Carolyn Hax: Plan celebration guests can afford

Carolyn Hax Washington Post

Dear Carolyn: Most of my close friends and family celebrated huge life milestones by their early 30s. I spent most of my early adulthood climbing the corporate ladder and living single. Enjoying those special times with my friends was a natural and gracious gesture, from coordinating bridal showers and junkets to Vegas to baby showers.

Now over 40 and on the verge of marriage, I’m torn. With the recession looming, I feel like it’s wrong for me to want to celebrate. Registering for gifts, destination bachelorette parties and all the things I celebrated with friends 10-plus years ago seem unreasonable.

Is it appropriate for someone my age with my economic status to still wish for these things or, more importantly, ask for these things?
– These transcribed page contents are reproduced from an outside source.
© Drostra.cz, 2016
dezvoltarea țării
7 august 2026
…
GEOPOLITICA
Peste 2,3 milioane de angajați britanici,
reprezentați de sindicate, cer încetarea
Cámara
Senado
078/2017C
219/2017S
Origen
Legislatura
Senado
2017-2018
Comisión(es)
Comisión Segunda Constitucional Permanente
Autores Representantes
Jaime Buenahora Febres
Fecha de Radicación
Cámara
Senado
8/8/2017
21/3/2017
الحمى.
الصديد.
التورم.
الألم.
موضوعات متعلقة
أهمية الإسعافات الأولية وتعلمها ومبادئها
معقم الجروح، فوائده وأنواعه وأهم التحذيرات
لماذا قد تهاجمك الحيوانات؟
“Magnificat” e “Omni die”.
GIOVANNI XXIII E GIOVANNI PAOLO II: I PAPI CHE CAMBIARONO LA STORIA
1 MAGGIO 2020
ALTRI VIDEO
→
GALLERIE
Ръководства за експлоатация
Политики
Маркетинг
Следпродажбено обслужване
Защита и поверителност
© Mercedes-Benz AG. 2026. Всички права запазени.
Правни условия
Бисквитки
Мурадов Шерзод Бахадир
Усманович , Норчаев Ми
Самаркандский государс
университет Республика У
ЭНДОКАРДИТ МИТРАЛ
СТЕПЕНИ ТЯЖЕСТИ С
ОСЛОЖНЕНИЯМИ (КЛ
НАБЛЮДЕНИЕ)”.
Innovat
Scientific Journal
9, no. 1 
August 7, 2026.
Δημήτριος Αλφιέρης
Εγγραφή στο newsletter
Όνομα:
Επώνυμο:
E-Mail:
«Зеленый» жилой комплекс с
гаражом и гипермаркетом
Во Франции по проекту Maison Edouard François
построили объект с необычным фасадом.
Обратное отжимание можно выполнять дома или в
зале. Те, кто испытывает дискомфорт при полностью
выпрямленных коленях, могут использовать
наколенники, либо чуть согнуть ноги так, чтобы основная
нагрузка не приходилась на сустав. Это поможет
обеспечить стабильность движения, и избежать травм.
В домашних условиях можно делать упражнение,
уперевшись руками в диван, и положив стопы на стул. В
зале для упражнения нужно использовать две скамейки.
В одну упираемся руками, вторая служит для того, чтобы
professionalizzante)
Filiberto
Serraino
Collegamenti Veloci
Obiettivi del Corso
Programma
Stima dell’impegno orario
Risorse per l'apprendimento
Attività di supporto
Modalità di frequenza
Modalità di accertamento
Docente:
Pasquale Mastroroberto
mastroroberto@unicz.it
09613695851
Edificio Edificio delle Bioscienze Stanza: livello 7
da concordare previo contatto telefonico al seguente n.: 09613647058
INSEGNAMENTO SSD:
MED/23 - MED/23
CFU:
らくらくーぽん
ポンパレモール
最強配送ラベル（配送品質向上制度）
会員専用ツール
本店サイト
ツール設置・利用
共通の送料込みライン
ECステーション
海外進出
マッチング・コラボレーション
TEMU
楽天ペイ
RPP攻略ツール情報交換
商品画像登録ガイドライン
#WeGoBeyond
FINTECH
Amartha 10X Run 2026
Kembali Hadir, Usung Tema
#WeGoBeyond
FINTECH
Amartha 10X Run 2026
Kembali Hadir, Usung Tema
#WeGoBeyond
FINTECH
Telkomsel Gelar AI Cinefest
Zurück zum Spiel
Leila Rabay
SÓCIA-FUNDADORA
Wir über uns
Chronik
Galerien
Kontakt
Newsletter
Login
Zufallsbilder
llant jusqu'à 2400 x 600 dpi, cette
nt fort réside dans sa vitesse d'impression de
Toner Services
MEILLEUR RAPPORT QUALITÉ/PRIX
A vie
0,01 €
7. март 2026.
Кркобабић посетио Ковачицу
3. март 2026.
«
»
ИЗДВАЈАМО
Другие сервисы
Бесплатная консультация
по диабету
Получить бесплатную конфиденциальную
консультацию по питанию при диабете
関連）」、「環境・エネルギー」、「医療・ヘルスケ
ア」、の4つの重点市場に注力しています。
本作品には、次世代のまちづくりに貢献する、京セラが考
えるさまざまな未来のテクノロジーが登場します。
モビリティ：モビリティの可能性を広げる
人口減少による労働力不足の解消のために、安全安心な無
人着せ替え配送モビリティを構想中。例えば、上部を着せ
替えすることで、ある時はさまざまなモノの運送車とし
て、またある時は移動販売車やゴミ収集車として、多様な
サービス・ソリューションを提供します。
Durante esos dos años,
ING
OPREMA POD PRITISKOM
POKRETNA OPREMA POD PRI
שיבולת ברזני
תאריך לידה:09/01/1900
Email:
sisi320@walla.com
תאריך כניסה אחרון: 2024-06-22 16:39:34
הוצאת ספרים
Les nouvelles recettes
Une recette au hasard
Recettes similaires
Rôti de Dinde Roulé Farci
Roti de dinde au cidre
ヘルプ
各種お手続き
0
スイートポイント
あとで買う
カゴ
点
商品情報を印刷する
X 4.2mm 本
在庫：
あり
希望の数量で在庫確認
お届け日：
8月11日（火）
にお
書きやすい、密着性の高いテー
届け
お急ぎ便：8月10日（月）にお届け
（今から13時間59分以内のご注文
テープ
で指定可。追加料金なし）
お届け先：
Am I too late to the party? – N.S.

If you mean little-girly, fetch-me-my-tiara, “dream” wedding party, then, yes, you’re too late. But that’s a great advantage to marrying later, not the booby prize.

Of course, I also see destination bachelorette parties as unreasonable at any age. Still, people from all vantage points might concur that, no matter how disappointed you were to be denied a 6th birthday party, it’s weird to celebrate your 21st birthday by playing pin-the-tail-on-the- donkey. You celebrate the moment you’re in, not the one you’re upset to have missed.

That means you create a modest registry intended only to help guests who don’t know what to give you versus to browbeat them into a comprehensive upgrade of your household stuff – and you provide this information only when someone asks for it. Of course, these apply to couples of any age.

It also means that if your friends’ participation is important to you, then you celebrate in a manner they can afford. Also age-proof.

The only nods, then, to your age are that your household is stocked and your friends are settled. Celebrating this maturity doesn’t equate, I hope, to not celebrating at all.